Amdocs is currently running an internal competition for its employees to get ideas on how to take digital inclusion forward and help solve problems the world is facing. “We are also looking for two projects in Africa to support this year – they need to be legitimate organisations, such as universities or NGOs, that can demonstrate viable solutions to social challenges. Our role will be to bring the technological expertise to the mix,” notes Fraser.

He says Amdocs’ role does not stop with its own programmes. “We also help other organisations to find ways to address social issues in their respective countries and regions, for example, we assisted an Australian company in its drive to provide free data to students.”

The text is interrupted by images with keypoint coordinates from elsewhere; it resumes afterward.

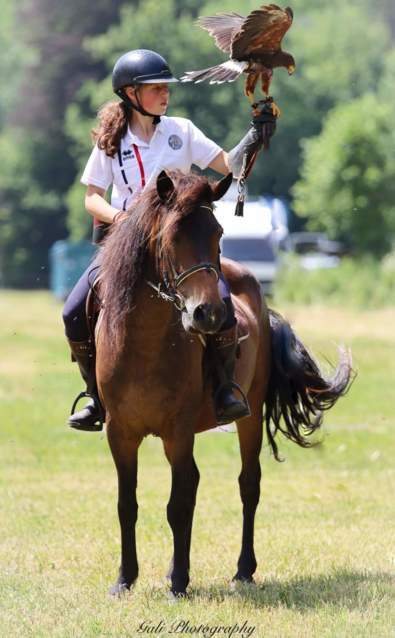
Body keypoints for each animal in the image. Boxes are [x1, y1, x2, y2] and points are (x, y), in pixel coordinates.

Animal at [96, 170, 352, 600]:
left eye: (217, 232)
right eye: (172, 236)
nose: (209, 313)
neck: (143, 344)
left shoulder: (178, 432)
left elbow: (178, 505)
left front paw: (179, 583)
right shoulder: (120, 433)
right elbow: (125, 505)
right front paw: (124, 580)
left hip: (248, 417)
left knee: (248, 485)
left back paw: (243, 569)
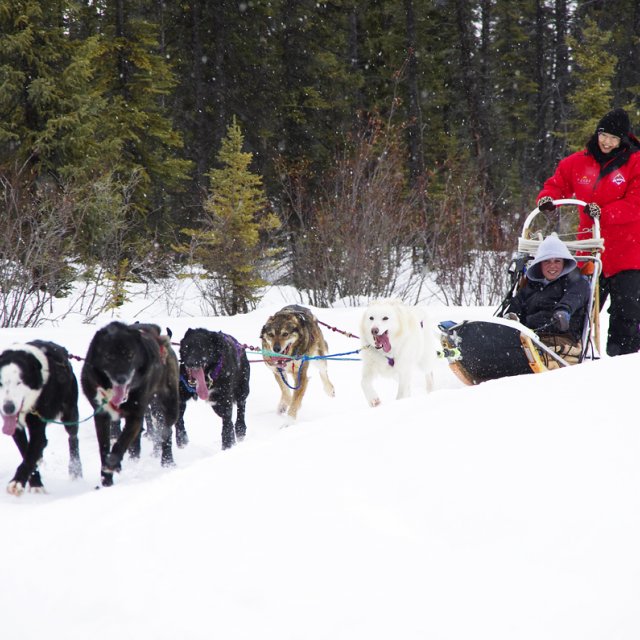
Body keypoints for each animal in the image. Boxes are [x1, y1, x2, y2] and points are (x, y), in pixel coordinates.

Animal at [0, 340, 82, 496]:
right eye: (0, 383)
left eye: (19, 382)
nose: (8, 408)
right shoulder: (17, 429)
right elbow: (26, 451)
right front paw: (35, 482)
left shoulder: (37, 425)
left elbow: (31, 454)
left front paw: (17, 482)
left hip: (70, 413)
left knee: (73, 437)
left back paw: (76, 470)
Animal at [81, 322, 180, 488]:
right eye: (109, 356)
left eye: (130, 355)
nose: (121, 378)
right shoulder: (101, 415)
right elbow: (104, 447)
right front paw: (106, 479)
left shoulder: (135, 416)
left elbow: (121, 443)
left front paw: (112, 464)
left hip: (171, 406)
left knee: (166, 432)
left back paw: (167, 461)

Digital inclusion is so high on the agenda at Amdocs that shareholders are updated on progress in this area – alongside business and financial results. “Our company’s purpose is ‘enriching lives and progressing society’. This is not just our CSR purpose. We are profoundly aware of the inequality that the digital divide creates; the massive gap between the privileged and underprivileged; and the inequality in their access to education and other services.

“That’s why we are committed to providing life-changing help to people who need it the most, for example, giving children access to the internet or device when they cannot go to school. This could mean the difference between losing a year at school, maybe even giving up, or advancing to the next year and progressing in life,” concludes Fraser.